Vücudun İhtiyacı Olan Sıvı İhtiyacını Karşılıyor
Karpuzun bileşiminin yüzde 92’si sudan oluşuyor. Aynı zamanda elektrolit içeriği sayesinde vücudumuzdaki su kaybını önlemek için tüketebileceğimiz en sağlıklı ara öğünlerden biri olarak nitelendiriliyor.
Kanser Riskini Önlemeye Yardımcı
Karpuz antioksidanlardan zengin bir meyve. İçerdiği likopen antioksidanı bağışıklık sistemini güçlendirici etkiye sahip. Aynı zamanda hücre bölünmesinde yer alan bir protein olan insülin benzeri büyüme faktörünün (IGF) vücudumuzdaki sayısını düşürüyor. Bu sayede kanser riskini azalttığı belirtiliyor. Bunun yanı sıra içerdiği C vitaminiyle vücutta kanser hücrelerinin gelişmesine neden olan serbest radikallerin oluşumunu engelleyebiliyor.

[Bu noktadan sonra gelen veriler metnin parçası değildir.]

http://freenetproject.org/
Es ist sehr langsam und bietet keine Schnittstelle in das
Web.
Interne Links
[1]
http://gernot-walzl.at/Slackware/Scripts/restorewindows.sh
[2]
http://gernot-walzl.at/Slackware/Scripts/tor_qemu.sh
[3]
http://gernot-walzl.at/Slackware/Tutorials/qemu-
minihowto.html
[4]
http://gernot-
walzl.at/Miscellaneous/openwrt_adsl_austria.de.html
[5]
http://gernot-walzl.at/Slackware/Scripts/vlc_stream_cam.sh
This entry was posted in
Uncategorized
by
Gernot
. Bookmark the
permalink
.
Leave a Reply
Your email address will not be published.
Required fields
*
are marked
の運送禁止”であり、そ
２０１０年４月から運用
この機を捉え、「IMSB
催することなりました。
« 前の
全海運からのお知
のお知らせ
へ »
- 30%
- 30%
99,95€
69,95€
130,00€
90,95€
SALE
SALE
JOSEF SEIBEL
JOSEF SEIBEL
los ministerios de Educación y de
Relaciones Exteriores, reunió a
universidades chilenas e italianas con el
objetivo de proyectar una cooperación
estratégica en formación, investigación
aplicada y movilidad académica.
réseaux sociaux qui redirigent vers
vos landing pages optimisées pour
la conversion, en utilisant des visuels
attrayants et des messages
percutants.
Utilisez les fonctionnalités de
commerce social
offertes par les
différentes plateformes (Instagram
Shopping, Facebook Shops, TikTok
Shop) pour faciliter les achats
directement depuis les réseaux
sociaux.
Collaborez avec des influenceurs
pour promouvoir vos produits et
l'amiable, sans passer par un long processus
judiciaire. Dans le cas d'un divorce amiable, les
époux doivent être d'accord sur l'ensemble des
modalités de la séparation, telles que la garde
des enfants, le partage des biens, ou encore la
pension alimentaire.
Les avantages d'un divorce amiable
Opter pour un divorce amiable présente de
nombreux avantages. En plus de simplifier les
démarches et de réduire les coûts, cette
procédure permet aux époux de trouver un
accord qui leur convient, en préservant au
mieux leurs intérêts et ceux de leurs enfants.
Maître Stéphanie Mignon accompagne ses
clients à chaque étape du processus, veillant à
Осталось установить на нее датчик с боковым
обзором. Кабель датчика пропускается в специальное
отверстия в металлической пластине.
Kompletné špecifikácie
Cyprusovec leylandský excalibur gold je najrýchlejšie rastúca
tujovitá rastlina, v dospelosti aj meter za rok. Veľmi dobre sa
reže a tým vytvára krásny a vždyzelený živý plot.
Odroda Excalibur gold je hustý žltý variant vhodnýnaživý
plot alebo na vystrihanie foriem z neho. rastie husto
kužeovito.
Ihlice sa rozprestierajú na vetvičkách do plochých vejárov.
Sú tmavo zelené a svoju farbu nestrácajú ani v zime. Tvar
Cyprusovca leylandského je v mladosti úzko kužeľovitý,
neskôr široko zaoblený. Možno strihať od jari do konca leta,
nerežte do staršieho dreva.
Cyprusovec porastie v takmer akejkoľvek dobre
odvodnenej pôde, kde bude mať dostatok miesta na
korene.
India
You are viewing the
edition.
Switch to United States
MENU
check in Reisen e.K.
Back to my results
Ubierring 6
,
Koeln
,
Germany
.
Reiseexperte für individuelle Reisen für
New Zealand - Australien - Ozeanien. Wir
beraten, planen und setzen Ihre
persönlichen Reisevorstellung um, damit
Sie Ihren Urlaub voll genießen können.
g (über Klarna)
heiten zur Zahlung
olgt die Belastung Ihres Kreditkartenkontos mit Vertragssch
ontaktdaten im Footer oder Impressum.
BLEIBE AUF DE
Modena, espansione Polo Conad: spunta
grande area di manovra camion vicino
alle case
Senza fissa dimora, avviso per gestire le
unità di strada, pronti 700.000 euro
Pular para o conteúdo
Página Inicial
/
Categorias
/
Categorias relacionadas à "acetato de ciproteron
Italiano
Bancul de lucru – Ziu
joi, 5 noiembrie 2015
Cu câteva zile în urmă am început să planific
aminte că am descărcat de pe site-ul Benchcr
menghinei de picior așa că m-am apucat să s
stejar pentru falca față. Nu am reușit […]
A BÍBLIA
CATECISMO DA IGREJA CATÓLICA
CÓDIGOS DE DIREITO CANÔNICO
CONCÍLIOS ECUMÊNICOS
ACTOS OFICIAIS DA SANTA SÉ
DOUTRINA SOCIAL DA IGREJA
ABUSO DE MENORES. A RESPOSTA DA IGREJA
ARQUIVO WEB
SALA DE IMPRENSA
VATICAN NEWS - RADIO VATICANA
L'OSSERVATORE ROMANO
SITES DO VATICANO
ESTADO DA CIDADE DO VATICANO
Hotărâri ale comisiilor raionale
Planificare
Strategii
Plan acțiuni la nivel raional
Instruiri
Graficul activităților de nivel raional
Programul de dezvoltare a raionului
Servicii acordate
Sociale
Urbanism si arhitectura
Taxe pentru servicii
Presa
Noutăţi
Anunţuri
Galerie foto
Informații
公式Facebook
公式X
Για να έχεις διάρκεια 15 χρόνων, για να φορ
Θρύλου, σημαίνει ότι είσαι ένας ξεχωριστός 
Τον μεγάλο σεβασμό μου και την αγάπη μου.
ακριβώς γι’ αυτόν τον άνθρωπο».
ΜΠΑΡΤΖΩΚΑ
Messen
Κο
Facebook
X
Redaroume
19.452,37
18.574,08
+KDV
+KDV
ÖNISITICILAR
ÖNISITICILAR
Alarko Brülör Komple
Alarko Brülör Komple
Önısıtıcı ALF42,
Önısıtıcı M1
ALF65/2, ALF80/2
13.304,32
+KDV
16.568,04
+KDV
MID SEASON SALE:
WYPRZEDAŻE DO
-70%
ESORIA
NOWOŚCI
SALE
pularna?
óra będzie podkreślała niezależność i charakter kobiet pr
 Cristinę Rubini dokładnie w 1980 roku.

Kalp Ağrılarını Korumayı Destekliyor!
Yapılan çeşitli çalışmalar likopenin kolesterol ve kan basıncını düşürmeye yardımcı olabileceğini gösteriyor. Karpuz kolesterolün vücuda, özellikle kan damarlarına yapabileceği hasarın da en aza indirilmesine yardımcı oluyor. Ayrıca vücuttaki nitrik oksit seviyelerini arttırabilen bir amino asit olan sitrülini içeriyor. Nitrik oksit kan damarlarının genişlemesine yardımcı oluyor ve bu etkisiyle kan basıncını düşürüyor.